On Friday Twitter detected unauthorized attempts to access account data. The attack affects some 250,000 users, exposing passwords, usernames, email addresses, and session tokens. Twitter has notified users and is restoring their service. No attribution yet, but note that Twitter is a new media company.
Chinese intrusion into US media networks looks bigger than suspected, with the Washington Post joining the New York Times and the Wall Street Journal among the victims. The campaign's success shows the limitations of signature-based anti-virus products in particular, but also shows that users who rely on anti-virus software alone are dangerously naive. Google describes its own experience with Chinese cyber attacks and takes that nation's government publicly to task as an "IT menace." The US Government weighs options for confronting China.

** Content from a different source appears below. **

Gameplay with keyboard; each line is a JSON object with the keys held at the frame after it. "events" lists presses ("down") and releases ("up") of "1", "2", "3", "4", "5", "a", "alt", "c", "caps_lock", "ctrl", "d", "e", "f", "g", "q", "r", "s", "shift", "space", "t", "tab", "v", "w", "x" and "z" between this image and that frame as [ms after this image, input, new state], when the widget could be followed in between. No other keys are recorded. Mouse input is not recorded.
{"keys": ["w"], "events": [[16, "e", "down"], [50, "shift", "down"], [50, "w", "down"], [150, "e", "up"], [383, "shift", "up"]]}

The Chrome Web Store contains some malicious extensions being promoted on Facebook. A spam campaign spoofing Booking.com warning emails carries a malware payload. Old (but still used) versions of Juniper's Junos OS are vulnerable to TCP flaws. The Citadel Trojan moves from its original banking targets to government and commercial victims. Oracle tries to address Java insecurity with a new patch (but Apple blocks Java on its OS anyway).

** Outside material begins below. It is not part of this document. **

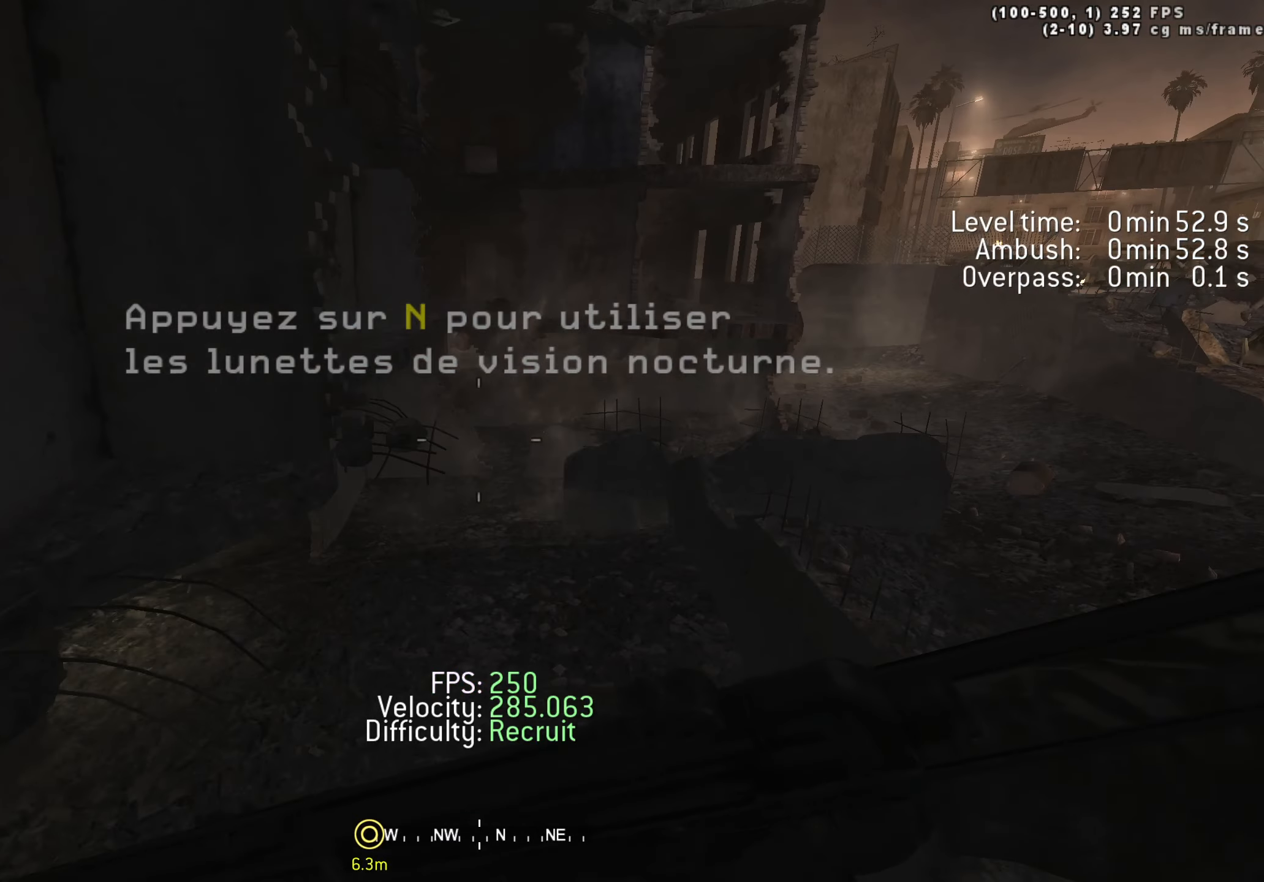
{"keys": ["a", "w"], "events": [[450, "a", "down"]]}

Rapidly "morphing" malware, designed specifically to evade signature-based defenses, is expected to become more widespread. The criminal economy now offers sophisticated development services that enable more capable and difficult-to-thwart exploits. Such crimeware is beginning to eclipse venerable social engineering techniques.
Google establishes an innovation fund in France. Fujitsu offers a new data transfer protocol.